Rewrite the lines of every record below as a JSON list of strings, one string per line, with blank lines dropped. Leave the pictures out.

-- START DATA EXTRACT --

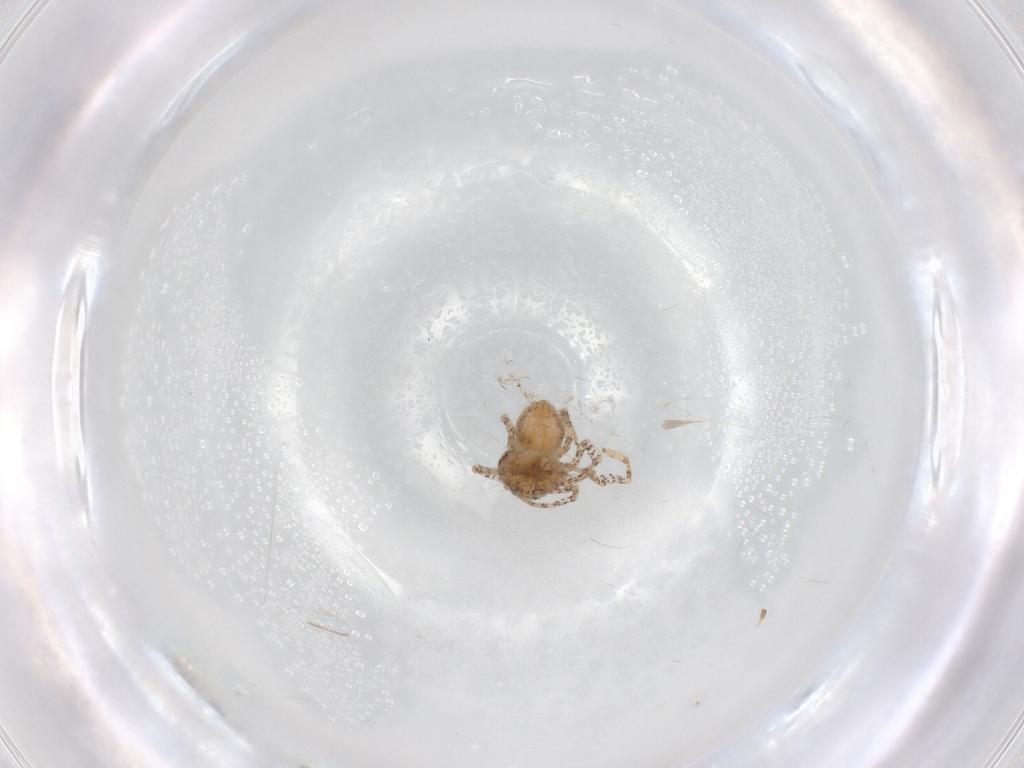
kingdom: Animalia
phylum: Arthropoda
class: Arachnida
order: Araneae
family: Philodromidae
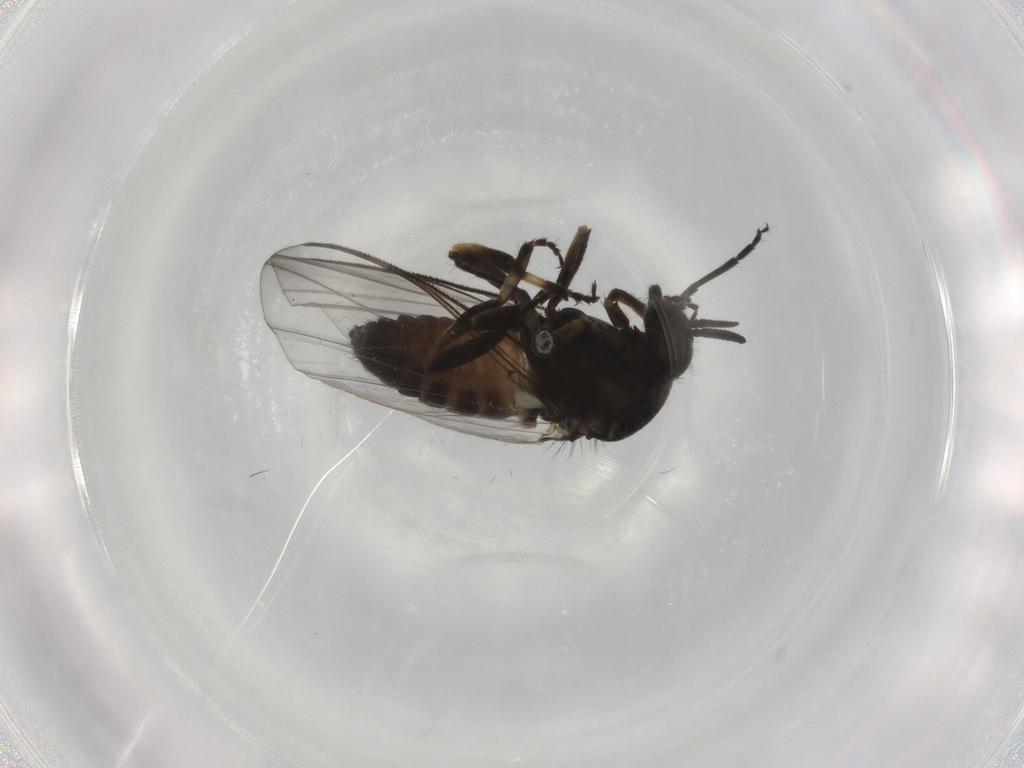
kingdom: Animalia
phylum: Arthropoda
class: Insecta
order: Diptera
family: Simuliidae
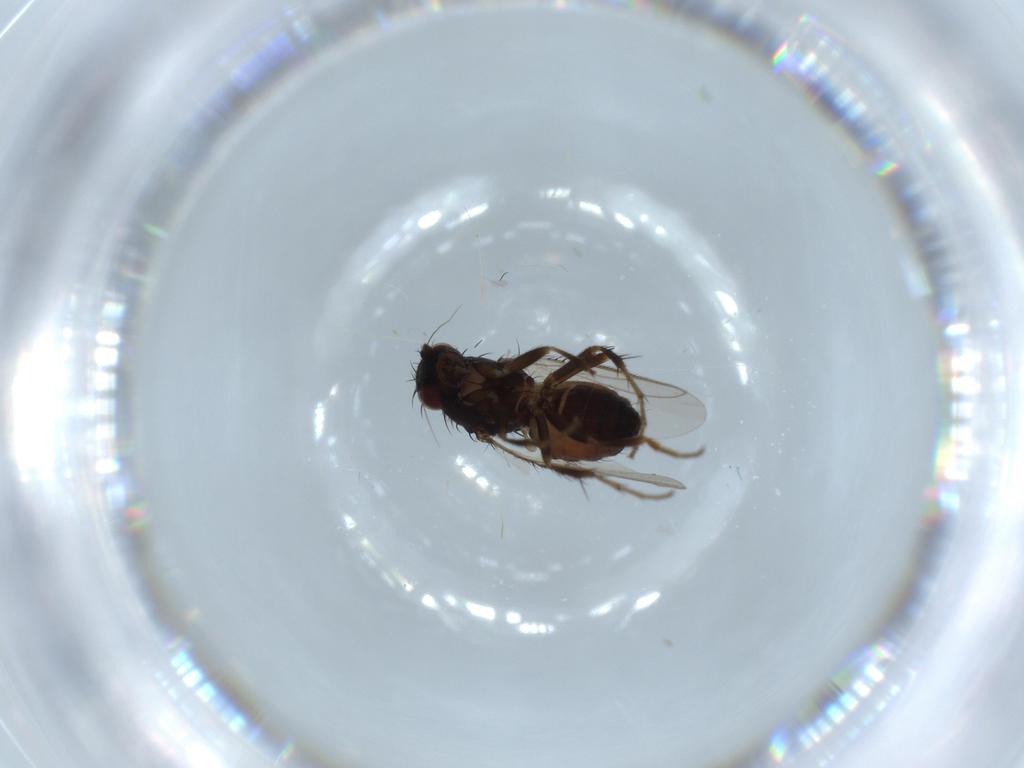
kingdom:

-- END DATA EXTRACT --

## RESULT FOR THIS EXERCISE
[
  "kingdom: Animalia",
  "phylum: Arthropoda",
  "class: Arachnida",
  "order: Araneae",
  "family: Philodromidae",
  "kingdom: Animalia",
  "phylum: Arthropoda",
  "class: Insecta",
  "order: Diptera",
  "family: Simuliidae",
  "kingdom:"
]